Signs of overfitting:
- Training loss continues decreasing
- Validation loss increases or plateaus
- Model repeats training examples verbatim
Prevention:
- Validation set monitoring
- Early stopping
- Dropout and weight decay
- More diverse training data
Data Quality Principles
Quality Over Quantity
| Dataset | Typical Result |
|---|---|
| 100 excellent examples | Basic capability |
| 1,000 excellent examples | Good performance |
| 10,000 excellent examples | Robust capability |
| 100,000 mediocre examples | Often worse than 1,000 excellent |
What Makes "Excellent" Data
- Accurate: Correct, factual, error-free
- Diverse: Covers range of expected inputs
- Consistent: Same format throughout
- Representative: Matches production distribution
- Challenging: Includes edge cases
Data Formatting
Maintain consistent structure:
{
"messages": [
{ "role": "system", "content": "You are a helpful coding assistant." },
{ "role": "user", "content": "How do I read a file in Python?" },
{ "role": "assistant", "content": "You can use the built-in open() function..." }
]
}
This format works with most modern training frameworks.
Evaluation Strategies
Automated Metrics
| Metric | Measures | Use Case |
|---|---|---|
| Perplexity | How "surprised" by text | Language modeling quality |
| BLEU/ROUGE | N-gram overlap with reference | Translation, summarization |
| Accuracy | Correct predictions | Classification tasks |
| Pass@k | Code that passes tests | Code generation |
Human Evaluation
Automated metrics don't capture everything. Human evaluation includes:
- Preference rankings: Which response is better?
- Quality ratings: 1-5 scale on helpfulness, accuracy
- Safety evaluation: Harmful content detection
- Factuality checks: Are claims correct?
A/B Testing
For production models:
- Split traffic between models
- Measure user engagement metrics
- Statistical significance testing
- Gradual rollout
Getting Started
Before Fine-tuning
Define objectives clearly
- What specific behavior do you want?
- How will you measure success?
- What are your compute constraints?
Evaluate base model first
- Maybe prompting is sufficient
- Identify specific gaps to address
- Establish baseline metrics
Prepare quality data
- Curate, don't just collect
- Format consistently
- Split into train/validation/test
Recommended Starting Point
For most use cases, start with:
- SFT + LoRA on a strong base model (Llama, Mistral, Qwen)
- Small, high-quality dataset (1,000-10,000 examples)
- Careful evaluation on held-out test set
- Add DPO if preference alignment needed
This gives you:
- Efficient resource usage
- Fast iteration
- Clear path to improvement
Conclusion
Fine-tuning transforms general LLMs into specialized tools. Key takeaways:
Choose your approach wisely:
- SFT for teaching new tasks
- LoRA for resource efficiency
- RLHF/DPO for preference alignment
Prioritize data quality:
- 1,000 excellent examples > 10,000 mediocre ones
- Consistency and diversity matter
- Match your training data to production use
Start simple, then iterate:
- Begin with SFT + LoRA
- Evaluate thoroughly
- Add complexity only when needed
The subsequent posts in this series will dive deep into implementation, covering environment setup, hands-on training, and advanced techniques.
References
- Hu et al. (2021). "LoRA: Low-Rank Adaptation of Large Language Models". ICLR 2022.
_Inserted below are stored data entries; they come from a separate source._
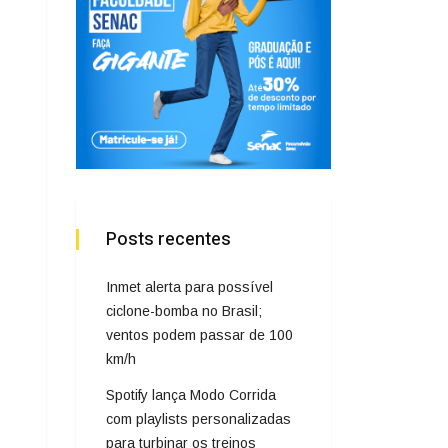
Posts recentes
Inmet alerta para possível
ciclone-bomba no Brasil;
ventos podem passar de 100
km/h
Spotify lança Modo Corrida
com playlists personalizadas
para turbinar os treinos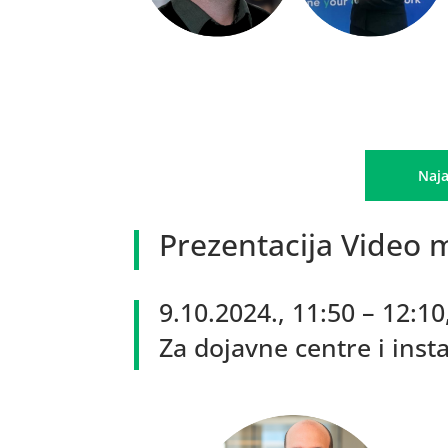
Naja
Prezentacija Video m
9.10.2024., 11:50 – 12:1
Za dojavne centre i insta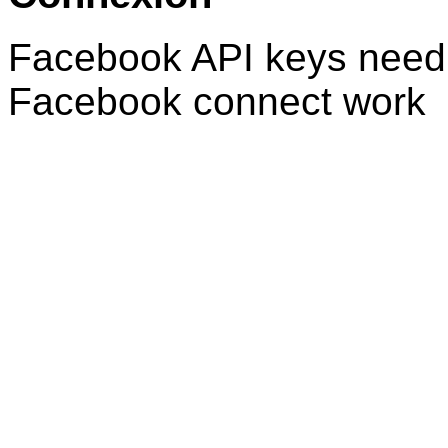
Facebook API keys need 
Facebook connect work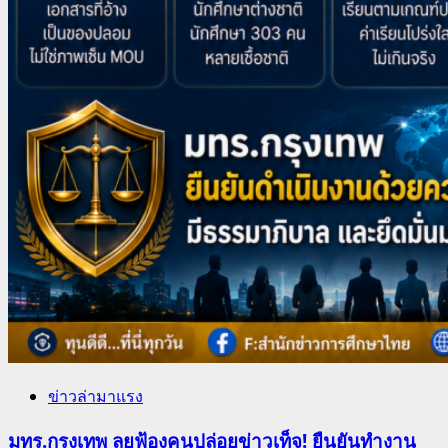
ข่าวล่ามาแรง
มทร.กรุงเทพ ลุยฟ้องคนปล่อยข่าวเท็จ! ยืนยันทำงาน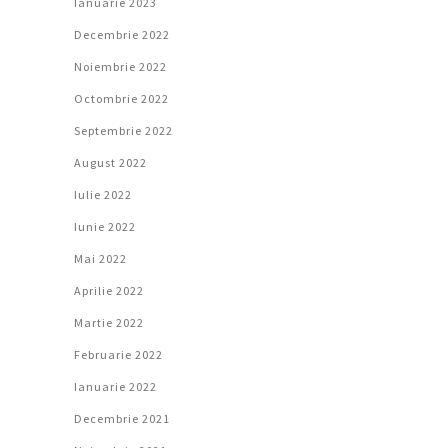
Ianuarie 2023
Decembrie 2022
Noiembrie 2022
Octombrie 2022
Septembrie 2022
August 2022
Iulie 2022
Iunie 2022
Mai 2022
Aprilie 2022
Martie 2022
Februarie 2022
Ianuarie 2022
Decembrie 2021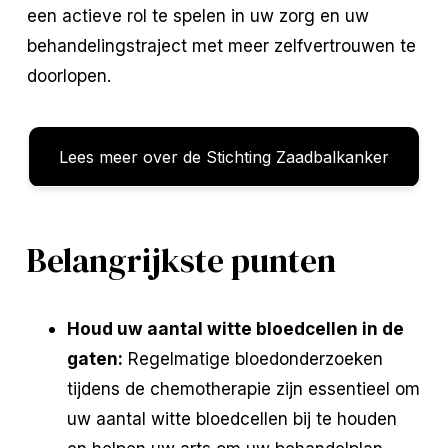
een actieve rol te spelen in uw zorg en uw
behandelingstraject met meer zelfvertrouwen te
doorlopen.
Lees meer over de Stichting Zaadbalkanker
Belangrijkste punten
Houd uw aantal witte bloedcellen in de
gaten:
Regelmatige bloedonderzoeken
tijdens de chemotherapie zijn essentieel om
uw aantal witte bloedcellen bij te houden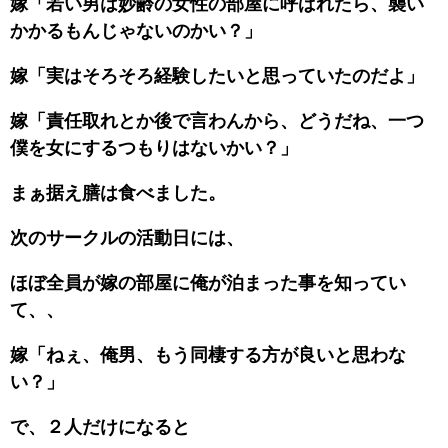
嫁「若い男は妙齢の女性の部屋に呼ばれたら、襲い
かかるもんじゃないのかい？」
嫁「実はそろそろ経験したいと思っていたのだよ」
嫁「責任取れとか後で言わんから、どうだね、一つ
僕を女にするつもりはないかい？」
まぁ据え膳は食べました。
次のサークルの活動日には、
ほぼ全員が嫁の部屋に俺が泊まった事を知ってい
て、、
嫁「ねぇ、俺男、もう同棲する方が良いと思わな
い？」
で、２人だけになると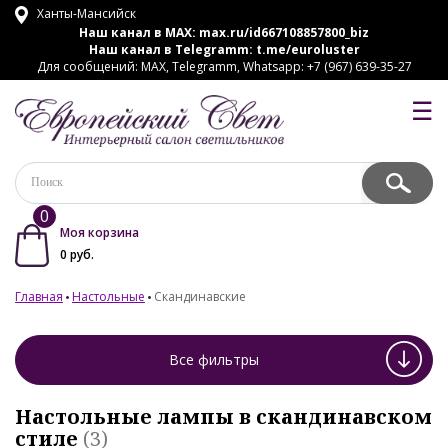
Ханты-Мансийск
Наш канал в MAX:
max.ru/id667108857800_biz
Наш канал в Telegramm:
t.me/euroluster
Для сообщений: MAX, Telegramm, Whatsapp: +7 (967) 639-35-27
☰
0
Моя корзина
0
руб.
Главная
Настольные
Скандинавские
Все фильтры
Настольные лампы в скандинавском
стиле
(3)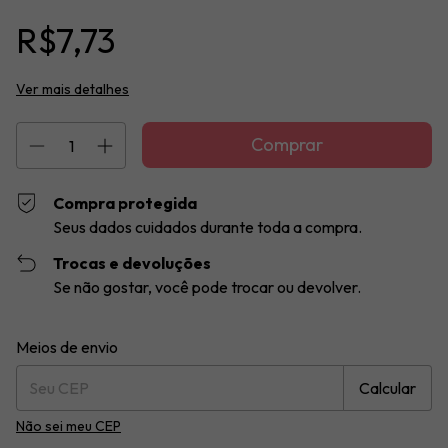
R$7,73
Ver mais detalhes
Compra protegida
Seus dados cuidados durante toda a compra.
Trocas e devoluções
Se não gostar, você pode trocar ou devolver.
Entregas para o CEP:
Alterar CEP
Meios de envio
Calcular
Não sei meu CEP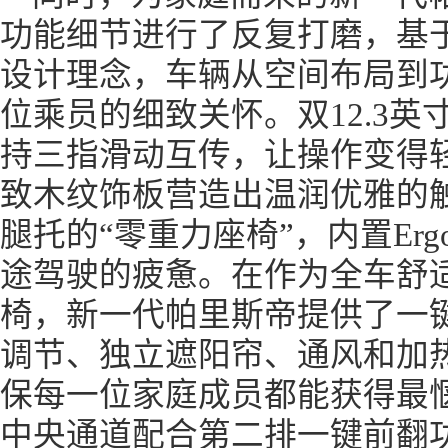
功能细节进行了反复打磨，基于“Premi
设计理念，车辆从空间布局到
位乘员的细致关怀。双12.3
持三指滑动互传，让操作变得
致木纹饰板营造出温润优雅的
腿托的“零重力座椅”，内置Erg
途驾驶的疲惫。在作为全车舒
椅，新一代帕里斯帝提供了一
调节、独立遮阳帘、通风和加
保每一位家庭成员都能获得最
中央通道配合第二排一键前翻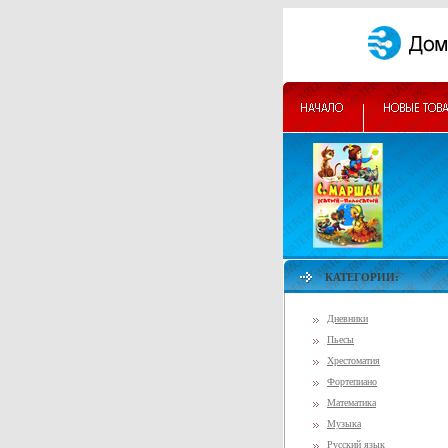
КАТЕГОРИИ:
Дневники
Пьесы
Хрестоматия
Фортепиано
Математика
Музыка
Русский язык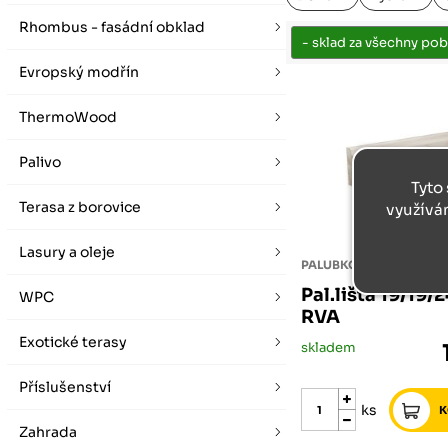
vybírat zde
Po-Pá 07:00 - 16:00, So 08:00 - 12:00 (ne Liberec)
Zimní otevírací doba (listopad - únor)
Rhombus - fasádní obklad
Po-Pá 08:00 - 16:00, So 08:00 - 12:00 (ne Liberec)
Evropský modřín
ThermoWood
Palivo
Tyto 
Terasa z borovice
využívá
Lasury a oleje
PALUBKOVÁ LIŠTA
Pal.lišta 19/19
WPC
RVA
Exotické terasy
skladem
Příslušenství
ks
Zahrada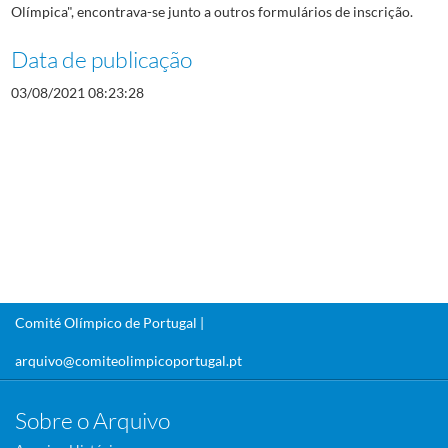
Olímpica", encontrava-se junto a outros formulários de inscrição.
Data de publicação
03/08/2021 08:23:28
Comité Olímpico de Portugal |
arquivo@comiteolimpicoportugal.pt
Sobre o Arquivo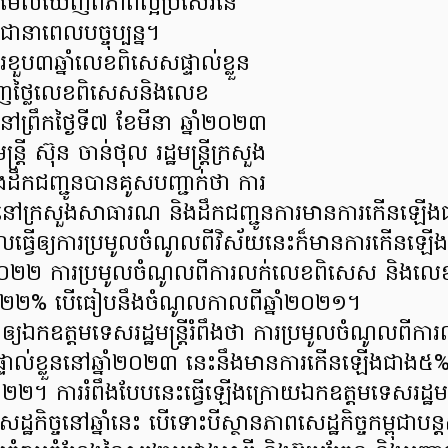
រោយមើលឃើញពីភាពល្អប្រសើរនៃ
ពុជានាពេលបច្ចុប្បន្ន។
ួប៣ឆ្នាំលេខពិសេសផ្ទាល់ខ្លួន
ដេញថ្លៃលេខពិសេសនិងលេខ
នៅព្រឹកថ្ងៃទី៧ ខែមីនា ឆ្នាំ២០២៣
ត្រី ស៊ុន ចាន់ថុល រដ្ឋមន្ត្រីក្រសួង
ឹកជញ្ជូនបានគូសបញ្ជាក់ថា ការ
តនៅក្រសួងសាធារណ និងដឹកជញ្ជូនការមានការកើនឡើងជាប
ំ ដែលធ្វើឲ្យការប្រមូលចំណូលពីវិស័យនេះក៏មានការកើនឡ
ំ២០២២ ការប្រមូលចំណូលពីការលក់លេខពិសេស និងលេខព
២២% បើធៀបនឹងចំណូលកាលពីឆ្នាំ២០២១។
ញឲ្យឯកឧត្តមទេសរដ្ឋមន្ត្រីរំពឹងថា ការប្រមូលចំណូលព
ទាល់ខ្លួននៅឆ្នាំ២០២៣ នេះនឹងមានការកើនឡើងជាង៥%
០២២។ ការរំពឹងបែបនេះធ្វើឡើងក្រោយឯកឧត្តមទេសរដ្ឋមន
្ឋកិច្ចនៅឆ្នាំនេះ បើទោះបីស្ថានភាពសេដ្ឋកិច្ចកម្ពុជាបន្ត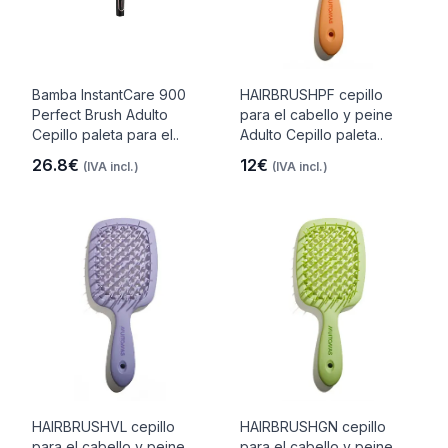
Bamba InstantCare 900
HAIRBRUSHPF cepillo
Perfect Brush Adulto
para el cabello y peine
Cepillo paleta para el..
Adulto Cepillo paleta..
26.8€
12€
(IVA incl.)
(IVA incl.)
HAIRBRUSHVL cepillo
HAIRBRUSHGN cepillo
para el cabello y peine
para el cabello y peine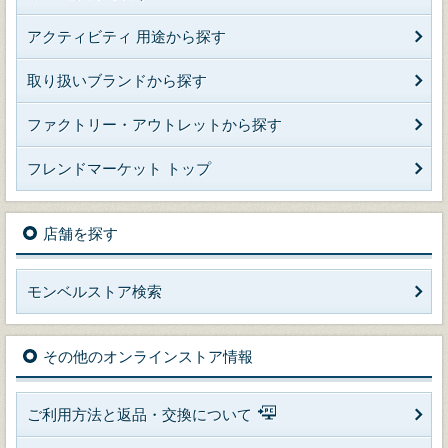
アクティビティ 用途から探す
取り扱いブランドから探す
ファクトリー・アウトレットから探す
フレンドマーケット トップ
店舗を探す
モンベルストア検索
その他のオンラインストア情報
ご利用方法と返品・交換について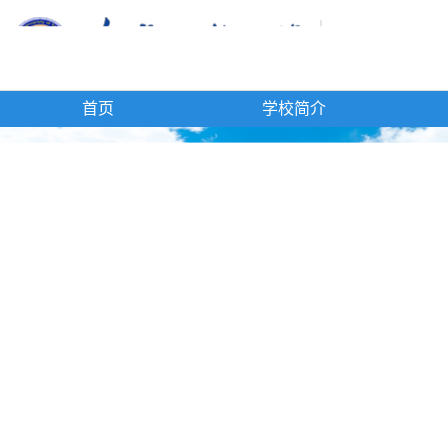
首页
学校简介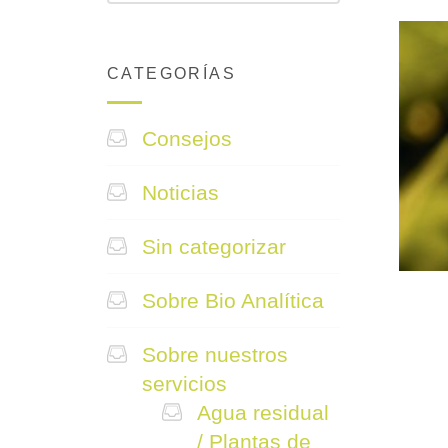
CATEGORÍAS
Consejos
Noticias
Sin categorizar
Sobre Bio Analítica
Sobre nuestros
servicios
Agua residual
/ Plantas de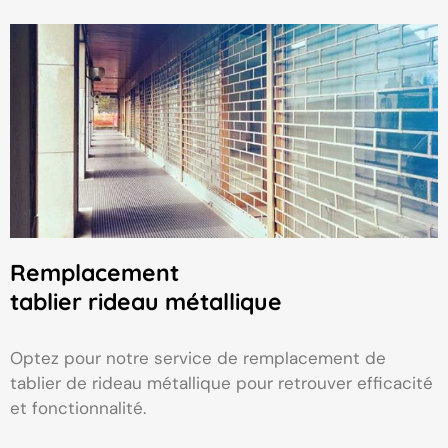
Remplacement
tablier rideau métallique
Optez pour notre service de remplacement de
tablier de rideau métallique pour retrouver efficacité
et fonctionnalité.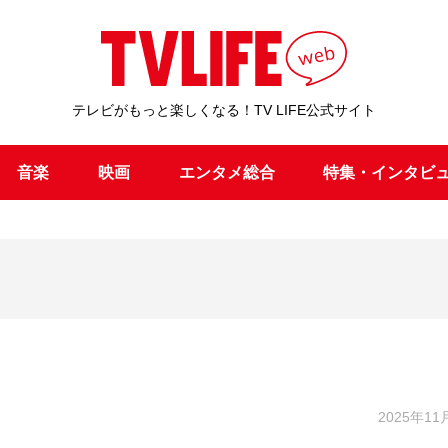
テレビがもっと楽しくなる！TV LIFE公式サイト
音楽
映画
エンタメ総合
特集・インタビ
2025年11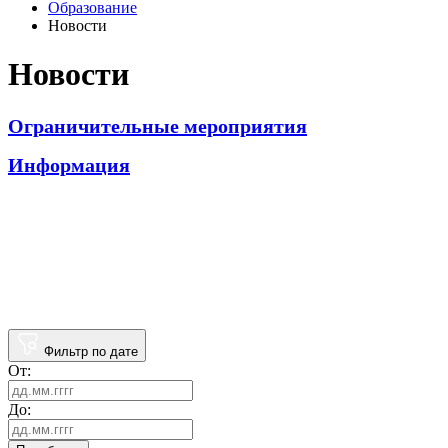
Образование
Новости
Новости
Ограничительные мероприятия
Информация
Фильтр по дате
От:
До: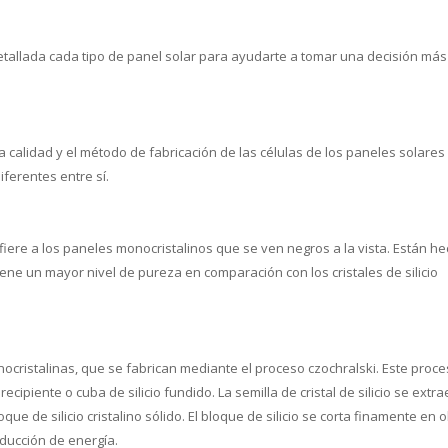
etallada cada tipo de panel solar para ayudarte a tomar una decisión más
a calidad y el método de fabricación de las células de los paneles solares
ferentes entre sí.
fiere a los paneles monocristalinos que se ven negros a la vista. Están h
io tiene un mayor nivel de pureza en comparación con los cristales de silicio
nocristalinas, que se fabrican mediante el proceso czochralski. Este proc
recipiente o cuba de silicio fundido. La semilla de cristal de silicio se extra
que de silicio cristalino sólido. El bloque de silicio se corta finamente en 
oducción de energía.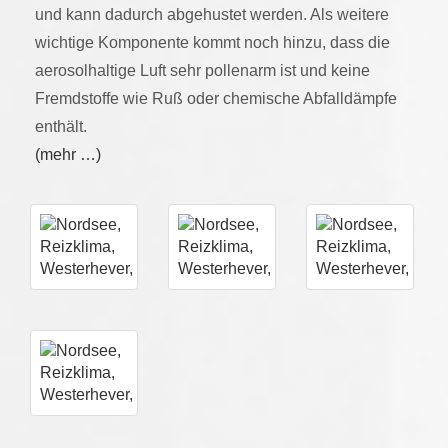
und kann dadurch abgehustet werden. Als weitere
wichtige Komponente kommt noch hinzu, dass die
aerosolhaltige Luft sehr pollenarm ist und keine
Fremdstoffe wie Ruß oder chemische Abfalldämpfe
enthält.
(mehr …)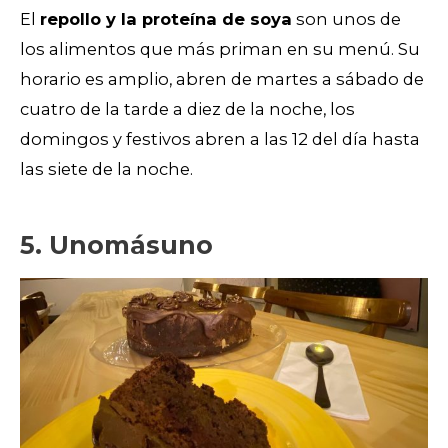
El
repollo y la proteína de soya
son unos de
los alimentos que más priman en su menú. Su
horario es amplio, abren de martes a sábado de
cuatro de la tarde a diez de la noche, los
domingos y festivos abren a las 12 del día hasta
las siete de la noche.
5. Unomásuno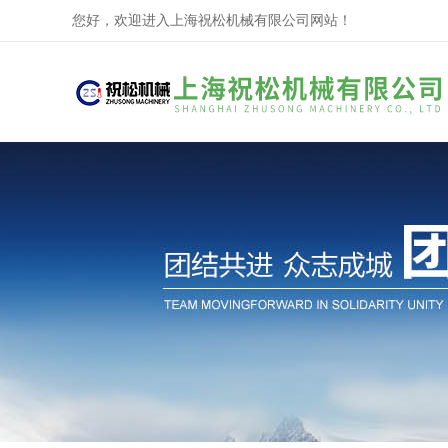
您好，欢迎进入上海祝松机械有限公司网站！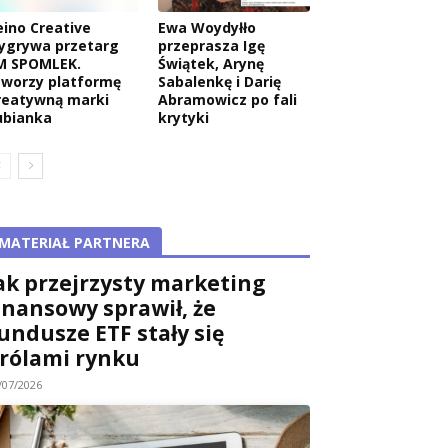
eino Creative
Ewa Woydyłło
ygrywa przetarg
przeprasza Igę
M SPOMLEK.
Świątek, Arynę
tworzy platformę
Sabalenkę i Darię
reatywną marki
Abramowicz po fali
ubianka
krytyki
MATERIAŁ PARTNERA
ak przejrzysty marketing
inansowy sprawił, że
undusze ETF stały się
rólami rynku
/07/2026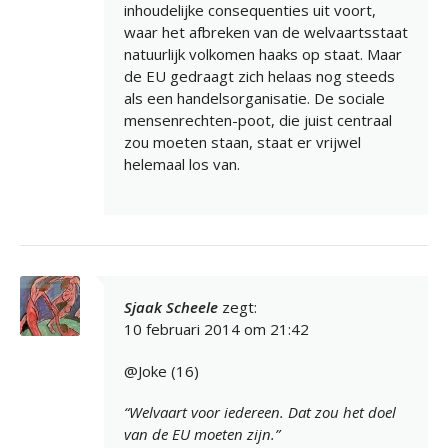
inhoudelijke consequenties uit voort,
waar het afbreken van de welvaartsstaat
natuurlijk volkomen haaks op staat. Maar
de EU gedraagt zich helaas nog steeds
als een handelsorganisatie. De sociale
mensenrechten-poot, die juist centraal
zou moeten staan, staat er vrijwel
helemaal los van.
Sjaak Scheele
zegt:
10 februari 2014 om 21:42
@Joke (16)
“Welvaart voor iedereen. Dat zou het doel
van de EU moeten zijn.”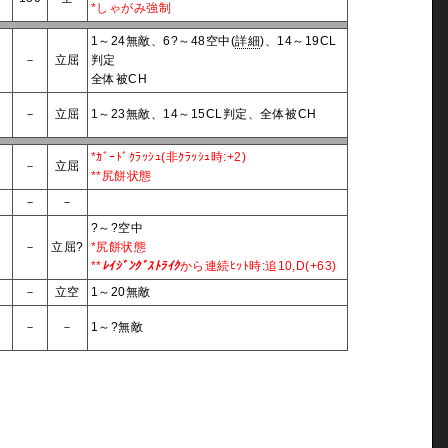
*しゃがみ強制
1～24無敵、6?～48空中(
詳細
)、14～19CL
5
－
立屈
判定
全体被CH
5
－
立屈
1～23無敵、14～15CL判定、全体被CH
*ｶﾞｰﾄﾞｸﾗｯｼｭ(非ｸﾗｯｼｭ時:+2)
?
－
立屈
**尻餅状態
?
－
－
?～?空中
?
－
立屈?
*尻餅状態
**
ﾚｲｼﾞﾝｸﾞｽﾄﾗｲｸ
から連続ﾋｯﾄ時:追10,D(+63)
?
－
立空
1～20無敵
?
－
－
1～?無敵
- Ouyang et al. (2022). "Training Language Models to Follow Instructions with Human Feedback". InstructGPT/RLHF paper.
- Rafailov et al. (2023). "Direct Preference Optimization". NeurIPS 2023.
- Hugging Face PEFT Documentation - Parameter-efficient fine-tuning library.
- TRL Documentation - Transformer Reinforcement Learning library.